A Rússia, por sua vez, encarou a situação como um sério fator desestabilizador que teria um impacto significativo na segurança regional e global. Segundo o Kremlin, tais equipamentos poderiam facilmente ser convertidos em aparatos de lançamento ofensivo dirigidos contra a Rússia; logo, autoridades em Moscou começaram a acreditar que os Estados Unidos estavam na verdade desfazendo o "Equilíbrio de Poder" (ou Paridade Estratégica) estabelecido entre o Ocidente e a Rússia durante a Guerra Fria.
No plano das relações internacionais existe o entendimento de que a agressão é vista como menos provável quando os Estados equilibram suas capacidades ofensivas com as de seus potenciais adversários. A Rússia, portanto, procurou aprimorar sua capacidade dissuasória nuclear, expandindo o alcance operacional de seus mísseis balísticos intercontinentais, que passaram a vir acoplados com um maior número de ogivas.
Em outubro de 2018, por fim, após repetidas polêmicas, o presidente americano Donald Trump anunciou que os Estados Unidos planejavam retirar-se em definitivo do Tratado de Forças Nucleares de Alcance Intermediário (assinado em 1986 e conhecido como INF). Frustradas as tentativas de negociação entre Rússia e Estados Unidos nos meses seguintes, os americanos finalmente formalizaram sua retirada oficial em fevereiro de 2019, decisão que obteve pleno efeito seis meses depois.

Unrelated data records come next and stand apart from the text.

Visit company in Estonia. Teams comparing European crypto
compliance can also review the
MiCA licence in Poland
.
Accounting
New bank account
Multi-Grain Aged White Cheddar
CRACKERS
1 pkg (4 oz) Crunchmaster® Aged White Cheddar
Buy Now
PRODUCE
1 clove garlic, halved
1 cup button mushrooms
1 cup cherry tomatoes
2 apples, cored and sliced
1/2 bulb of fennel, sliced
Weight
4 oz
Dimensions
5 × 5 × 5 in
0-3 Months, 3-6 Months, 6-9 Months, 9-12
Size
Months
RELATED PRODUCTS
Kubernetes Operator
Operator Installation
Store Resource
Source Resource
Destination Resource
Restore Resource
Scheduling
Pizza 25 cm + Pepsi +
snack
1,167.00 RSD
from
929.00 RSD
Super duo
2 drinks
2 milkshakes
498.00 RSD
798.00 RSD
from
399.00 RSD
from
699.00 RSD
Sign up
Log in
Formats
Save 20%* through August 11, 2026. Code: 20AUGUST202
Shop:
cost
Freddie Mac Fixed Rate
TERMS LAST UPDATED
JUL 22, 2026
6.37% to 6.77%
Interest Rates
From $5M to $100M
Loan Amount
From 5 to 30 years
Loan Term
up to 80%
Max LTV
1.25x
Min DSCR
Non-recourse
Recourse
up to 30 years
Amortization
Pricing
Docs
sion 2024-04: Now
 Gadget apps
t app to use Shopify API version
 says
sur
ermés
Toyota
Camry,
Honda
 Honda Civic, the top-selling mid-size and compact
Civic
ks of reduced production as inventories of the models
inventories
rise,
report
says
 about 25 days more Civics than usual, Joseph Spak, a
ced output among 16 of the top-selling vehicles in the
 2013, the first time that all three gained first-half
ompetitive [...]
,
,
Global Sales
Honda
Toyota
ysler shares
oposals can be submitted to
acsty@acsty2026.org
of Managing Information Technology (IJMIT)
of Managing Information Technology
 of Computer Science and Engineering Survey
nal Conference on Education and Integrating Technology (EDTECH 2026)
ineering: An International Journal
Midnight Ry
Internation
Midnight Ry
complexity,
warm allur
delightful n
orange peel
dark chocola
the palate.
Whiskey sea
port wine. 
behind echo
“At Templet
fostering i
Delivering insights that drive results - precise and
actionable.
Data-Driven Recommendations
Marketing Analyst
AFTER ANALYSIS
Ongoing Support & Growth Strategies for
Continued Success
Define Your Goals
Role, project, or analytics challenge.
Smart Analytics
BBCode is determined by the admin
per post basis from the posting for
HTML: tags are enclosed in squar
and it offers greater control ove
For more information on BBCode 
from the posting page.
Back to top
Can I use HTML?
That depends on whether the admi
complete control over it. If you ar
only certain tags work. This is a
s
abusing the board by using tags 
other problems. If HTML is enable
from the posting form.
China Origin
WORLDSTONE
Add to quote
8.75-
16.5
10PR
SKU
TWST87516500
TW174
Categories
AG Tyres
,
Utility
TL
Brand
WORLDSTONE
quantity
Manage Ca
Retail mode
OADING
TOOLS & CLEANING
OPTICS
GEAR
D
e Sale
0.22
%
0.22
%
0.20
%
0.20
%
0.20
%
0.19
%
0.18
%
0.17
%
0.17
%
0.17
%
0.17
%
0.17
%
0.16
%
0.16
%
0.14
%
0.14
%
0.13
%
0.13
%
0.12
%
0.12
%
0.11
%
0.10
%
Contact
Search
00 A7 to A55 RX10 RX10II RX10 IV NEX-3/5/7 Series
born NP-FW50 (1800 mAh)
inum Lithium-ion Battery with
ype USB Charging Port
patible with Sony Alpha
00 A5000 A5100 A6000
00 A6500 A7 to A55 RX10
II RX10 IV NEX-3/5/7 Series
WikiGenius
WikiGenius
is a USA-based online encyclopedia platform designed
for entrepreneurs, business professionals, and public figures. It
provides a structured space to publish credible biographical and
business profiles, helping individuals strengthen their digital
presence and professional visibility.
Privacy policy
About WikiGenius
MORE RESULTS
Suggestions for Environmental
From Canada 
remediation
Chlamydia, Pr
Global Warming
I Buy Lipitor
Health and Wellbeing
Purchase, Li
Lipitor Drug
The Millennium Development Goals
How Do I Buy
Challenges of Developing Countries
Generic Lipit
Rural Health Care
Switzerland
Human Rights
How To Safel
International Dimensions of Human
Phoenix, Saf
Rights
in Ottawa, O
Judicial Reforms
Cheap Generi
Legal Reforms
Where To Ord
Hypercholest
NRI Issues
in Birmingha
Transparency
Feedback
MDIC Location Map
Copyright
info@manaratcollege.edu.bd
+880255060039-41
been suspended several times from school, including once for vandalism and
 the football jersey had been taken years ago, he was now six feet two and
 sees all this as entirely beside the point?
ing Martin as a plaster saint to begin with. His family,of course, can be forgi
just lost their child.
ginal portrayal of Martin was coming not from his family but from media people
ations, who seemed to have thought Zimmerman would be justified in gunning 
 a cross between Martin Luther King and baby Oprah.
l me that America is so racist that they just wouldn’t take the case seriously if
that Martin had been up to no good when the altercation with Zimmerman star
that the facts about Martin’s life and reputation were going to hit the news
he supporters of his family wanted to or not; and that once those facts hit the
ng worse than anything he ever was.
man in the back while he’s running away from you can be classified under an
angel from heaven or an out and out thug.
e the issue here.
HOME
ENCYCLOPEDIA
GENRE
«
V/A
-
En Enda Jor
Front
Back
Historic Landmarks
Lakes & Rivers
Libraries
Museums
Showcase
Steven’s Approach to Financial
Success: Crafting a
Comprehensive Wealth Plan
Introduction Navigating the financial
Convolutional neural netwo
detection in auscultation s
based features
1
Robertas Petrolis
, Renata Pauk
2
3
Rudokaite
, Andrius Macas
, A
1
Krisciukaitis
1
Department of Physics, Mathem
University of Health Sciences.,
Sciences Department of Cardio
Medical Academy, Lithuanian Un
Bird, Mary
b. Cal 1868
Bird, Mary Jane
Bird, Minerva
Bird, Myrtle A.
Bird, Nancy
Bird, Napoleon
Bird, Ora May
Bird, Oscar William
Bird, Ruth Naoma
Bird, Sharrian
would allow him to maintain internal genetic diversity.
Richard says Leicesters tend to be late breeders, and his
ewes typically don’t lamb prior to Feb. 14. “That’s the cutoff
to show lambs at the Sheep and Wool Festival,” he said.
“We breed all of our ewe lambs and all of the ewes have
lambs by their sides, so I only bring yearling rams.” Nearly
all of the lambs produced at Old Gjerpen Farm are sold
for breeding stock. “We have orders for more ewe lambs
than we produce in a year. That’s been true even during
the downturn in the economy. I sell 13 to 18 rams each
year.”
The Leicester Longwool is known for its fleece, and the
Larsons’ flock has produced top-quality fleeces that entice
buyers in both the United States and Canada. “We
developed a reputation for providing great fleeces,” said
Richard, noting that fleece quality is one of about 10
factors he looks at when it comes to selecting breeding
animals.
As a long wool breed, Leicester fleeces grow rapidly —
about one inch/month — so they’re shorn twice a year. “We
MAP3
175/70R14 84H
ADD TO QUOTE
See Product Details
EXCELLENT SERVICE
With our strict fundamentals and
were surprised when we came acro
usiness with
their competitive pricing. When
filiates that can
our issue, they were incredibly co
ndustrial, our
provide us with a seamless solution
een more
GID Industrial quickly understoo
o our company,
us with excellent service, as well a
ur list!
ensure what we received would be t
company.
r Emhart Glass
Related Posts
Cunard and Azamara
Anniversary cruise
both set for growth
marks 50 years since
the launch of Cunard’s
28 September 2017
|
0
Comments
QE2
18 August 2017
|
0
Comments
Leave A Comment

Na oportunidade, Putin enfatizou que a Rússia não seria o primeiro país a implantar mísseis de médio alcance na Europa, acusando mais uma vez os Estados Unidos de prejudicarem a paridade estratégica no continente. De modo geral, o abandono desses tratados pelos americanos trouxe uma nova situação de tensão para as relações entre a Rússia e a Europa, uma vez que o território europeu se tornou o principal palco da disputa em torno do "Balanço de Poder" envolvendo Moscou e o Ocidente.
Todas essas questões mostram que a Rússia continua sendo a principal preocupação dos planejadores de política em Washington e sobretudo na OTAN. Desde então, o Kremlin passou a recear a instalação de mísseis de médio alcance no Leste Europeu, o que representaria uma clara ameaça para a Rússia, sobretudo se tais sistemas fossem deslocados no território da Ucrânia, por exemplo.
Seja como for, a Rússia não ficou parada. Em 2018 ainda, Putin anunciou que os russos tinham desenvolvido uma nova linha de armas nucleares capazes de superar os sistemas antimísseis ocidentais implantados na Europa. Isso porque esses novos mísseis podiam atingir uma velocidade de Mach 10 (dez vezes a velocidade do som), movendo-se em trajetória não balística em direção ao seu alvo.
Na época, o anúncio de Putin desencadeou preocupação nos círculos políticos europeus quanto ao início de uma nova "corrida armamentista" no continente, similar à da Guerra Fria. Para Moscou, essa foi uma medida necessária em vista da "quebra" do balanço estratégico, resultante da retirada unilateral dos Estados Unidos de diversos tratados assinados durante a Guerra Fria.
Putin, portanto, considerou esses acontecimentos uma demonstração do desejo americano de ampliar sua dominação militar global, culminando na piora das relações entre a Rússia e os Estados Unidos. Tudo o que a Rússia tem feito desde meados dos anos 2000 relaciona-se com suas necessidades de segurança.
Não fosse a quebra sistemática pelos americanos dos antigos acordos firmados entre os Estados Unidos e a União Soviética, o mundo hoje viveria uma condição bastante mais estável e equilibrada.
Atualmente, são discutidos (ainda que em tom de exagero) determinados cenários em torno de uma eventual guerra nuclear entre a Rússia e o Ocidente (liderado pelos Estados Unidos), sobretudo levando-se em conta a possibilidade de uma escalada (sem controle) do conflito na Ucrânia. Em verdade, independentemente dos erros cometidos no passado, fato é que o mundo não precisa passar por isso. A torcida deve ser sempre pelo bom senso. Afinal, ainda estamos lidando com um Armagedom evitável.